*EXCERPTED PASSAGE:*
* start *
Thought Leadership

How to Build a Source to Pay Solution Business Case That Gets Approved

February 24, 2022

How to Build a Source to Pay Solution Business Case That Gets Approved

If your business case is solely focussed on high level financials – it’s not believable. Business cases that cover all aspects of the change that your business will go through based on a bottom-up value assessment provide confidence that the change can be delivered. It can also be very effective in driving the project during implementation.

Despite the focus and importance of the business case in being able to get a procure to pay or source to pay solution transformation greenlit, it is typically the process that gets oversimplified and ends up being focused only on numbers – money going out and money coming in.

It’s interestingly seen as the most stressful part of whole process, will your business case be approved? What documentation do you need to prepare? How will it be received? What extra questions will your Executive team ask? Do you have a compelling enough story?

How are business cases typically prepared in businesses?

A high level, financials focused business case usually driven by the software providers template with unvalidated ROI claims

What result does this usually drive for the business?

Executive buy-in for the project is low and the project is unlikely to be approved. If the project is approved the business case never gets referred to and the project typically doesn’t deliver the promised return on investment.

The numbers we see going into business cases are usually going to be heavily influenced by the software providers business case template that they’ve prepared. The majority of businesses understand that they can’t take the software providers numbers too seriously as they are based on limited information and not driven by a deep understanding of your business. So they drop their ROI numbers down by a percentage and compile it all into a spreadsheet and make sure that you have all the financials in place to calculate ROI and NPV for the life of the project.

The end result? As the business case is based on assumed or unvalidated costs and savings it’s hard for executives to really buy in to the expected benefits and ROI. They may still approve the business case because the ‘softer’ benefits (like fixing a compliance issue and reducing overall risk) to address a burning issue. But the business case is filed and archived away and never reviewed again.

Mapping the expected benefits against the project proves to be too difficult as there was not enough detail aligned with how the project will be delivered to do an accurate comparison. We see this play out in post project reviews, where there are usually more questions than answers related to return on investment – your Executive team are left frustrated and disappointed at the project and the project team. This can all be avoided if the business case is done correctly.

so, what should businesses be doing differently?

The starting point is acknowledging that your business case is not a spreadsheet. Financials are an important component of the business case but they are not the only component. Your business case needs to address three overarching points to be approved and drive the project to deliver on its promises:

  • Trust – the business case needs to be well researched  so that Executives trust that you know what you are talking about
  • Honesty – it should be honest in its assessment of this project, giving confidence to the Executive team that you understand what are the things that will accelerate and slow the project down, what are the financial and project delivery assumptions?
* end *
*DIRECTIONS FOR THIS TASK:*
Answer these questions from the article on source to pay business cases:
(a) What usually drives a high-level, financials-focused business case?
(b) What do most businesses do with the software provider's ROI numbers?
(c) Under the "Trust" point, what does the business case need to be?

(Entries from a dataset)
* start *
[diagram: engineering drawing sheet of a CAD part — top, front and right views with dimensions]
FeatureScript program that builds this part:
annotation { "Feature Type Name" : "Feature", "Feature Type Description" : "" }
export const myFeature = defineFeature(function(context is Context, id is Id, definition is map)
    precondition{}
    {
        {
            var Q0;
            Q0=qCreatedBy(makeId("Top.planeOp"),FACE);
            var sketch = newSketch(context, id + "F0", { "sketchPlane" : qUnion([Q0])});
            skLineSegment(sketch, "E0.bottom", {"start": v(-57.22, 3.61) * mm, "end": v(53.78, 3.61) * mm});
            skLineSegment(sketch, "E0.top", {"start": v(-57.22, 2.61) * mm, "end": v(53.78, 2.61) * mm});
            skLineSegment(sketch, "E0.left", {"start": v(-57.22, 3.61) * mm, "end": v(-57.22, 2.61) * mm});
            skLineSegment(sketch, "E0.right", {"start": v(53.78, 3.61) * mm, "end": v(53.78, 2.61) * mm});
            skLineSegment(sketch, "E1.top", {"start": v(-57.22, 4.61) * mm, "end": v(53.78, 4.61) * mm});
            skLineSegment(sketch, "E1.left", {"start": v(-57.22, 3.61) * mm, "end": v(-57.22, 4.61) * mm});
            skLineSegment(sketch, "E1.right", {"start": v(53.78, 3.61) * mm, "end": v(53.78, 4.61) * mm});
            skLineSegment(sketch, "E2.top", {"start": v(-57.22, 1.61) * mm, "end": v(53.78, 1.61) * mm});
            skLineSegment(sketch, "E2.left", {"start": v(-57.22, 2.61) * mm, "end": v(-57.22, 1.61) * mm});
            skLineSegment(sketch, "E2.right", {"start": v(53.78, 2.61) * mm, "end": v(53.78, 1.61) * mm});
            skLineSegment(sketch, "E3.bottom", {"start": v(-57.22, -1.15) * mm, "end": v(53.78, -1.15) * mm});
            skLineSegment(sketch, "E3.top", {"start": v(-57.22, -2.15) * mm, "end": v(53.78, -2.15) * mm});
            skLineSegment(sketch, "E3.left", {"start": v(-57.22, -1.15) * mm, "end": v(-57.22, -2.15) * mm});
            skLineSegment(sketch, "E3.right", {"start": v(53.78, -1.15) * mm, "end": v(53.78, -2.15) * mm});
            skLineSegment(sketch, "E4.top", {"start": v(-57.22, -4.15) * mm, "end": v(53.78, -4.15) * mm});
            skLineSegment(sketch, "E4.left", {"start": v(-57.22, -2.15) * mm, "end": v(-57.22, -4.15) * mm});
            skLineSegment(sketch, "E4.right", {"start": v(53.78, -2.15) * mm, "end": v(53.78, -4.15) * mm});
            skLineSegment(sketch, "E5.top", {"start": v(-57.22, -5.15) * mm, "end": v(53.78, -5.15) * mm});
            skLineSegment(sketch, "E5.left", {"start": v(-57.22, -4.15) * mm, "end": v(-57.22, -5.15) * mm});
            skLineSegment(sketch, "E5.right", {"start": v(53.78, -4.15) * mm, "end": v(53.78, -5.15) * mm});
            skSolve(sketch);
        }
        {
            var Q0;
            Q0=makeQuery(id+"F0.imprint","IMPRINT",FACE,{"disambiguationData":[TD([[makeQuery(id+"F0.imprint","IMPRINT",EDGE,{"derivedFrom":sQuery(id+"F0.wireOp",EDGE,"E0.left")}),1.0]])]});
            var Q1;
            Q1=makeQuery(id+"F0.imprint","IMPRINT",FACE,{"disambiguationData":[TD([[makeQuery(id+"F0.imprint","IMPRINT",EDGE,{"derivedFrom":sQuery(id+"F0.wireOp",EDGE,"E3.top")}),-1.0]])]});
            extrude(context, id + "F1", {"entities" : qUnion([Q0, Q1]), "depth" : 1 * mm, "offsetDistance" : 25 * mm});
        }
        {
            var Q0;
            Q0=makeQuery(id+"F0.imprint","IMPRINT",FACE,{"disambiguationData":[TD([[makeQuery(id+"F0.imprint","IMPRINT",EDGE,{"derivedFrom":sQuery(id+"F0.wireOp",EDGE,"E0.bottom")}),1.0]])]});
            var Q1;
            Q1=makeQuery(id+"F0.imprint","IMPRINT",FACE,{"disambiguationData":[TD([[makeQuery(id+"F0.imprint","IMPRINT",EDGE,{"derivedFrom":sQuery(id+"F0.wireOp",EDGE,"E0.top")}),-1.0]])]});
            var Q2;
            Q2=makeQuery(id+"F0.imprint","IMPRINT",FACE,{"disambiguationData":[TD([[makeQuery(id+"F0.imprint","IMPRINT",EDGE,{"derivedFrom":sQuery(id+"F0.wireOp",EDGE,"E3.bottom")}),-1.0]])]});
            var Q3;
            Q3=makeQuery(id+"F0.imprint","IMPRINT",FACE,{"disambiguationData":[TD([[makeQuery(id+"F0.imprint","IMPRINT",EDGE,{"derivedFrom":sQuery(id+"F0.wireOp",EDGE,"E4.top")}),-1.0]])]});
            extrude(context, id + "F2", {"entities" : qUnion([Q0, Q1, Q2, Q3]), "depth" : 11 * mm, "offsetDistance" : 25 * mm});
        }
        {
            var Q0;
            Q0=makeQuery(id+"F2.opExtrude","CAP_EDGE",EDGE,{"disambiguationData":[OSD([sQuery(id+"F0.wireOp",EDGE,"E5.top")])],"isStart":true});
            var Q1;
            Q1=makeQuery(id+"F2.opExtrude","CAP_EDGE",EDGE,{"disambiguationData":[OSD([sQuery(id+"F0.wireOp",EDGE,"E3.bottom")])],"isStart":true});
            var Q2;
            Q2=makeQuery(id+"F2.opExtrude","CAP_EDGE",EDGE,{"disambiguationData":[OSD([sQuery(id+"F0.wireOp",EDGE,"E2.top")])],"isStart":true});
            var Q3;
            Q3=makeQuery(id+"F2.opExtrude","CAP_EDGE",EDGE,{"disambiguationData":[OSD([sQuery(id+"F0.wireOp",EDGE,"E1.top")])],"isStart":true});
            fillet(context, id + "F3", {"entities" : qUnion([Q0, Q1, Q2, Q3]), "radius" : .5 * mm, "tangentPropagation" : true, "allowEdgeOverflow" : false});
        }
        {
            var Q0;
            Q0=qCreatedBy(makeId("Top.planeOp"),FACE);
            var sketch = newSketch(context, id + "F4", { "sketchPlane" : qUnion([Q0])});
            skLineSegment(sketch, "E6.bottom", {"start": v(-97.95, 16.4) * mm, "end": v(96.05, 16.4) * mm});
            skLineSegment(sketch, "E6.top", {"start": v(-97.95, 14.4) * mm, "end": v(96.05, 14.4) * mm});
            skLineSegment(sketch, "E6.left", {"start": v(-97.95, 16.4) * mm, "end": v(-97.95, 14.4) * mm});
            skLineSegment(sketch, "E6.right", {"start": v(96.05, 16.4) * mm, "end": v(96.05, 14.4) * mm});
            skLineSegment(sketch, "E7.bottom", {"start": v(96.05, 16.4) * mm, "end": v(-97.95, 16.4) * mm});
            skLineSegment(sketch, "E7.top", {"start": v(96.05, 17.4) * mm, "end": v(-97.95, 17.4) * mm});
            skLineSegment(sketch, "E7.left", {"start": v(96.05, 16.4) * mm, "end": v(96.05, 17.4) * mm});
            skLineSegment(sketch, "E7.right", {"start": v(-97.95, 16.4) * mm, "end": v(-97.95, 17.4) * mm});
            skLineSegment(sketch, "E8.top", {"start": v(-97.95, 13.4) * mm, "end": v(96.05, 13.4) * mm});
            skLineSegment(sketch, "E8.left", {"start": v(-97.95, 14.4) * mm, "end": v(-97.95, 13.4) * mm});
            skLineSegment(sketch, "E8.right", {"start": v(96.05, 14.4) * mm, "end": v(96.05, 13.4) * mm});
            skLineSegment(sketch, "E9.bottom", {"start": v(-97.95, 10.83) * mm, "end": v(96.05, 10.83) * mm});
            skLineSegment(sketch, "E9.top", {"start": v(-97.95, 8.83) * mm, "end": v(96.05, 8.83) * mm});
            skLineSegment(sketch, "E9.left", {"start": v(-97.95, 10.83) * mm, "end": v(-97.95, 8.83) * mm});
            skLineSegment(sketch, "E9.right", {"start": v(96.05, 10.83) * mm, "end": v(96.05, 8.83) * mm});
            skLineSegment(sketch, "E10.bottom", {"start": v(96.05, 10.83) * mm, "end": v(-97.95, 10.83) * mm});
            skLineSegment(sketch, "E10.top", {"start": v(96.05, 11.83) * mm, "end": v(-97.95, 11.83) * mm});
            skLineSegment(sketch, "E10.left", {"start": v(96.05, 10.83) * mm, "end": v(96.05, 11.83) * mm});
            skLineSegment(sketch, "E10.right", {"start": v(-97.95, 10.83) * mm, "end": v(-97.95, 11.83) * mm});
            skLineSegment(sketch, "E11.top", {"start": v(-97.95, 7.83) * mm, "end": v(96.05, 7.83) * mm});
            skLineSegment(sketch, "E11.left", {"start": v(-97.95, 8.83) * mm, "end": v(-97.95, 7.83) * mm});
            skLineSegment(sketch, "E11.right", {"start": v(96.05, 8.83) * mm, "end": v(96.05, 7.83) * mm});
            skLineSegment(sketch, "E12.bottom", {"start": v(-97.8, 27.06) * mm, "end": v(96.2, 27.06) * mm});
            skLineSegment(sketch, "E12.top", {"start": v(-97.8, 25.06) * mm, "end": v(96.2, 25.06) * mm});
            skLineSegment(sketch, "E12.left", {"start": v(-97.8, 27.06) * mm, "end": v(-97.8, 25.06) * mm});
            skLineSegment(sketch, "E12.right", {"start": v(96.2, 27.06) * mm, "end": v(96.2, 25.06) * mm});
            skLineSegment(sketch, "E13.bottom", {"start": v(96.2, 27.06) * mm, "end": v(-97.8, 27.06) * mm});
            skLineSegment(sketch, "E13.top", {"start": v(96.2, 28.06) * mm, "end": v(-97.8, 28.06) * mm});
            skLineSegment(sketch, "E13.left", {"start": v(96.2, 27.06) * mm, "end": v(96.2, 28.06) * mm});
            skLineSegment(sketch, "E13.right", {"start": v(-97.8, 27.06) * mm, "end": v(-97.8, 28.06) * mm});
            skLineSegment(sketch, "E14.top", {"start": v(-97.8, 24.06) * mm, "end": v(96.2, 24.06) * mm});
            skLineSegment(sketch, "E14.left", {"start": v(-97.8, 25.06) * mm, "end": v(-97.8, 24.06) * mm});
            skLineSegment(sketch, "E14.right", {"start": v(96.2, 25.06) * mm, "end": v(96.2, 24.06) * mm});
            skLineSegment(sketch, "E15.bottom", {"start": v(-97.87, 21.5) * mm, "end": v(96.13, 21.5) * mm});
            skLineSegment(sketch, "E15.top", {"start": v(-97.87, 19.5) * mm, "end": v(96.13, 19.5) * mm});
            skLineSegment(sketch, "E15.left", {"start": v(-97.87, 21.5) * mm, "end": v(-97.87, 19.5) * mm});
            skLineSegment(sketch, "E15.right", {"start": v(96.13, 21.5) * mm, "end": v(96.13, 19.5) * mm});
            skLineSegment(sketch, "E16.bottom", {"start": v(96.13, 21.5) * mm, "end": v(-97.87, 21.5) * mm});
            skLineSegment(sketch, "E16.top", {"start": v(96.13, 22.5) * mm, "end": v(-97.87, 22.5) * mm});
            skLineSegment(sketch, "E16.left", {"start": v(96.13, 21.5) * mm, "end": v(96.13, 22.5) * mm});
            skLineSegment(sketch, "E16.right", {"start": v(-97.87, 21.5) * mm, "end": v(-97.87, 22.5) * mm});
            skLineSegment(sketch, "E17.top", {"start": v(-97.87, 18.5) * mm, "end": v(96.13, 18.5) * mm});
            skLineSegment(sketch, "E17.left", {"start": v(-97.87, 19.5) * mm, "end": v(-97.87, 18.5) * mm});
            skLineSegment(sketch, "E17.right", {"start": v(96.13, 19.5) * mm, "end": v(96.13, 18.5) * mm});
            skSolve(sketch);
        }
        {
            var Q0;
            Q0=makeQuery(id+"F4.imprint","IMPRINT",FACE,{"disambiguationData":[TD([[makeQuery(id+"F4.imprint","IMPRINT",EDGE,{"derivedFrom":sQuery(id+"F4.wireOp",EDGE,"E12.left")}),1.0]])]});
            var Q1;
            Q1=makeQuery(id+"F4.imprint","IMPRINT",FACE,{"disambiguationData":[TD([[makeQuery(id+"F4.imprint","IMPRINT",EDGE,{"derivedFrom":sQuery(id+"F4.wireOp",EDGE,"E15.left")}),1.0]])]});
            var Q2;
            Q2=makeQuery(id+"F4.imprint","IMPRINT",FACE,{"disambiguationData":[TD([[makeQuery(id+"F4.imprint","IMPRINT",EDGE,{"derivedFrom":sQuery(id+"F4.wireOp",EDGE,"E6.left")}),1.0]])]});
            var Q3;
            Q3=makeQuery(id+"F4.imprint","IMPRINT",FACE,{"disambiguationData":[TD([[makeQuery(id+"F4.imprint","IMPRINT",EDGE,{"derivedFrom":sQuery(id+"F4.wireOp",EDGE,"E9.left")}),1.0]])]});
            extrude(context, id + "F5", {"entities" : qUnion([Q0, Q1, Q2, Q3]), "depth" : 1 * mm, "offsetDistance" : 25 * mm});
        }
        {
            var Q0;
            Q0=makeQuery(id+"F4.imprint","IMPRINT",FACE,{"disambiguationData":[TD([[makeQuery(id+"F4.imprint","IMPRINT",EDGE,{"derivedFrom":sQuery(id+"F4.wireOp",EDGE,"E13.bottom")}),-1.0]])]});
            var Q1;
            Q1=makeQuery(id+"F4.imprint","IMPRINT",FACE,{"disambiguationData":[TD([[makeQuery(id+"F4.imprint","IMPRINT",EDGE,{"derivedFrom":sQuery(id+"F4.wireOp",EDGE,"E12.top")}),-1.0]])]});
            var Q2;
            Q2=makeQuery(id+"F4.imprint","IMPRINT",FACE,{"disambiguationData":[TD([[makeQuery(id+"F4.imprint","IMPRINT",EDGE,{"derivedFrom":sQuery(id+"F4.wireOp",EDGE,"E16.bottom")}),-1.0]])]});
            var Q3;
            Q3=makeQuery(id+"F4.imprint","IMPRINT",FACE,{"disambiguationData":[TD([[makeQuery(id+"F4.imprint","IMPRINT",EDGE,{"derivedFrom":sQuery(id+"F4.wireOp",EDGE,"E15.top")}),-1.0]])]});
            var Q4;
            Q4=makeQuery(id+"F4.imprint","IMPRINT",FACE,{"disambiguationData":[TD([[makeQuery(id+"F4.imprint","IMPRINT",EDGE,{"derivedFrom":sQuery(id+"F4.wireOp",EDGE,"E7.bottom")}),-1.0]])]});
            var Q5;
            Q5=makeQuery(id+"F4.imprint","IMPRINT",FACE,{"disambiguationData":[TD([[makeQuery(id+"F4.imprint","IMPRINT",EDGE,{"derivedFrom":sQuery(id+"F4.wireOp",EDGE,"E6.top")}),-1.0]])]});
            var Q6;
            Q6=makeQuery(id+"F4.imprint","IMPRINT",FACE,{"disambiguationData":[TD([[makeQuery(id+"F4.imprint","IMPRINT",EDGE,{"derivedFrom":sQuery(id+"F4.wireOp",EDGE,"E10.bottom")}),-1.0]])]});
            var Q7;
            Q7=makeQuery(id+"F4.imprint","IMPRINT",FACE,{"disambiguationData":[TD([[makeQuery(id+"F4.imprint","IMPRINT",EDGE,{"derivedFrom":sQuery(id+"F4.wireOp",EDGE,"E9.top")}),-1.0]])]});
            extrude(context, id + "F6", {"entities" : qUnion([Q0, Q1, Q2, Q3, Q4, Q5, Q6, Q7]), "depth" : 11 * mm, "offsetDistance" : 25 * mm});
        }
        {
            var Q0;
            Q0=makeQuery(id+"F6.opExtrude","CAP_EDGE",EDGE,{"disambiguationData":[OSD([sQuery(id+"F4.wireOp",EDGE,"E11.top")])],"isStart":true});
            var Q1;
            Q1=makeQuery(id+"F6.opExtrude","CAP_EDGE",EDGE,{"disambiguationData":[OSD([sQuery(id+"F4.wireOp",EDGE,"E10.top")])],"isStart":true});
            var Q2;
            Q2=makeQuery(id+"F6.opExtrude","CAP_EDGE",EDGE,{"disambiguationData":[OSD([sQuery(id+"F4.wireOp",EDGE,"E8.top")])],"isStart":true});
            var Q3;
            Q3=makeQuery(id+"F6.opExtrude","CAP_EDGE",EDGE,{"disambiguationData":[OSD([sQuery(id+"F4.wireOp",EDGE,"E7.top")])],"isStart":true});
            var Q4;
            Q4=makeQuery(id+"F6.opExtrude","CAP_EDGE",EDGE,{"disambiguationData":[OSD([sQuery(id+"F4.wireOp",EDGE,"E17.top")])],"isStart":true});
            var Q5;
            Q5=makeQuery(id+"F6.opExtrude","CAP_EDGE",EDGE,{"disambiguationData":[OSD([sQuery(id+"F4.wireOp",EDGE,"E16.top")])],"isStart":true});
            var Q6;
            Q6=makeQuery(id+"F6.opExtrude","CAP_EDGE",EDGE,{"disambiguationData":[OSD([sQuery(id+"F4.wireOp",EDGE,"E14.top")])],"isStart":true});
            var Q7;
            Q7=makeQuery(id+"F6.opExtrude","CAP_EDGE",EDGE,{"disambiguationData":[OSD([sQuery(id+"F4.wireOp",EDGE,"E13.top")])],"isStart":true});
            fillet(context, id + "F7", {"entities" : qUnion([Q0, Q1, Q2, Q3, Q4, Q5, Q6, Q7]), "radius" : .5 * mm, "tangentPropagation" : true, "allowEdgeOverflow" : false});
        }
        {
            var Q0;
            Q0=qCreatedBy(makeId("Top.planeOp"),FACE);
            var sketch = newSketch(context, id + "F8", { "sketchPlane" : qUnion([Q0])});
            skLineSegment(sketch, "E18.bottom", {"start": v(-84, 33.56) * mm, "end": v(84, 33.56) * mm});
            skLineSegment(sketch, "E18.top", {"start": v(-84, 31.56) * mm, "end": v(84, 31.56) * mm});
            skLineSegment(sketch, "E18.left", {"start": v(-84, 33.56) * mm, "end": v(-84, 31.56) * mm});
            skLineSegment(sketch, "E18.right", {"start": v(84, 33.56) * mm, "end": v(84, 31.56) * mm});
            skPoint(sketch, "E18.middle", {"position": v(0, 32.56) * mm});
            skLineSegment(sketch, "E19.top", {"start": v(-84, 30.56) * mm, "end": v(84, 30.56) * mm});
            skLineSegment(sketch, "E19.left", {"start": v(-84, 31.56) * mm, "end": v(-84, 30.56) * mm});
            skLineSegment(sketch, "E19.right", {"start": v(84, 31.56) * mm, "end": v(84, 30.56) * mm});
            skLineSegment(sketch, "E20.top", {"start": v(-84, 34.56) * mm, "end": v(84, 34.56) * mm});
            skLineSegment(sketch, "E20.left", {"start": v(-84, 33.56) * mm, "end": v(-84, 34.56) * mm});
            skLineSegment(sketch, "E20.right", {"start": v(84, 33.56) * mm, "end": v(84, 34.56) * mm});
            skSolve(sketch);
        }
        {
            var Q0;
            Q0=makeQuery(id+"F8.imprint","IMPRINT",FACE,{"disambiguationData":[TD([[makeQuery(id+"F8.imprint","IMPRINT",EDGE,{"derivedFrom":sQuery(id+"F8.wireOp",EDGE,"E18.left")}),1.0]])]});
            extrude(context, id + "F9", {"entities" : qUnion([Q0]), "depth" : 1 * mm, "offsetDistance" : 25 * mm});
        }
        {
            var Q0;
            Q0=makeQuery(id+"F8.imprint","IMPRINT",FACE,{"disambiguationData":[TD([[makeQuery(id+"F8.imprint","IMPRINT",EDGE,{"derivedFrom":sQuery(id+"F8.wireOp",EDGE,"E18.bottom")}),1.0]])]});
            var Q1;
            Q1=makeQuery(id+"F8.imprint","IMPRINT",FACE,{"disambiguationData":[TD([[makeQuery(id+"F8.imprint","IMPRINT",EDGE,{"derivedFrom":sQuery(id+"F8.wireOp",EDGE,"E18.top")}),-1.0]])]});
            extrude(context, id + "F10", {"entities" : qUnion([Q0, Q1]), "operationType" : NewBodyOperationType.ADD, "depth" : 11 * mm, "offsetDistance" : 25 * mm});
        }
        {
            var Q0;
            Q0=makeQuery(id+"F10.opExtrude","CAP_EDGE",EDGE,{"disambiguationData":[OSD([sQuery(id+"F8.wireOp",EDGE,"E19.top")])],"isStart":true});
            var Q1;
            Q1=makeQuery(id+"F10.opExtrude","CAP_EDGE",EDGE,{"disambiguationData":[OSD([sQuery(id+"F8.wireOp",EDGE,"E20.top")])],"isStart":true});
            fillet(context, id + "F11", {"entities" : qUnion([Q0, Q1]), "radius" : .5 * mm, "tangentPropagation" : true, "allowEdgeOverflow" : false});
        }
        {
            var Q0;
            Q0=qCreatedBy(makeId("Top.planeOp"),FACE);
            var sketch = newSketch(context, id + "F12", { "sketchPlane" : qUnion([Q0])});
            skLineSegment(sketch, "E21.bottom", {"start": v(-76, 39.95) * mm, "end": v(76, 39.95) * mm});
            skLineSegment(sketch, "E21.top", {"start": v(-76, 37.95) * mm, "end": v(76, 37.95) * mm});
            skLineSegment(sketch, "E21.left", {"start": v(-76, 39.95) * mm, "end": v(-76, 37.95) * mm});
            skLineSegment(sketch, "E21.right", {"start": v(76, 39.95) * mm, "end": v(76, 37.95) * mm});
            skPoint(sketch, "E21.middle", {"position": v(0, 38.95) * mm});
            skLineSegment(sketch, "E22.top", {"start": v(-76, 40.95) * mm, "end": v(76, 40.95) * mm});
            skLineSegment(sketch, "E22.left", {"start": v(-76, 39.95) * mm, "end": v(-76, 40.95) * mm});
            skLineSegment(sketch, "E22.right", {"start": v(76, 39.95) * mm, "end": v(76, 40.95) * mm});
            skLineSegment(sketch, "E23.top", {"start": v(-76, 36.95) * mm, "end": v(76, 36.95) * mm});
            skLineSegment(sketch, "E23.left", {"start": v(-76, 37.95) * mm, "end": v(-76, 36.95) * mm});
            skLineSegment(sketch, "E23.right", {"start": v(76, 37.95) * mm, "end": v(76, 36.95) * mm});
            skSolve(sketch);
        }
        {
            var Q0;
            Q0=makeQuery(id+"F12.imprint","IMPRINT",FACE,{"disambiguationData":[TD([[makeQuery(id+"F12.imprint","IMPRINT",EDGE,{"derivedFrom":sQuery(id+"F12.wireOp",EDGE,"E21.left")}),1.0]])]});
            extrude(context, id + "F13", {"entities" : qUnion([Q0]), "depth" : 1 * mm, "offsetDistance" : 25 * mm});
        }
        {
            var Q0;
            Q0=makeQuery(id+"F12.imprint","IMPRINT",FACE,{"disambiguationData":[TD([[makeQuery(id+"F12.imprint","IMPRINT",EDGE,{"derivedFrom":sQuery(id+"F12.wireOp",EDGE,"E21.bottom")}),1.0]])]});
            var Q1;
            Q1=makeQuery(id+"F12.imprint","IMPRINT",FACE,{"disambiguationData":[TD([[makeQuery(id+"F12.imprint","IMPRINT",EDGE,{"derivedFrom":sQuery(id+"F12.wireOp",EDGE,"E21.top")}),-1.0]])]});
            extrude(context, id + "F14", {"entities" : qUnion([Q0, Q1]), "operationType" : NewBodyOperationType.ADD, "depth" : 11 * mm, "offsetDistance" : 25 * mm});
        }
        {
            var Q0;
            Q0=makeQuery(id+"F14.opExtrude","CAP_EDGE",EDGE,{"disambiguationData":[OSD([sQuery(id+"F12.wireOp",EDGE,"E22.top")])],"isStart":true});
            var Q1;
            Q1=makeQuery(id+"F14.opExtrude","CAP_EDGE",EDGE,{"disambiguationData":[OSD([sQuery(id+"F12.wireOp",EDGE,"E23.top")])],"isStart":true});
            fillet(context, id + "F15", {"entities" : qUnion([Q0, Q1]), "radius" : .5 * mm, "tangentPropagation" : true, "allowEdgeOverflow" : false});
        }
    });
* end *
*TASK SOLUTION:*
(a) The software provider's template, with unvalidated ROI claims.
(b) They drop the numbers by a percentage and compile everything into a spreadsheet.
(c) Well researched, so that Executives trust that you know what you are talking about.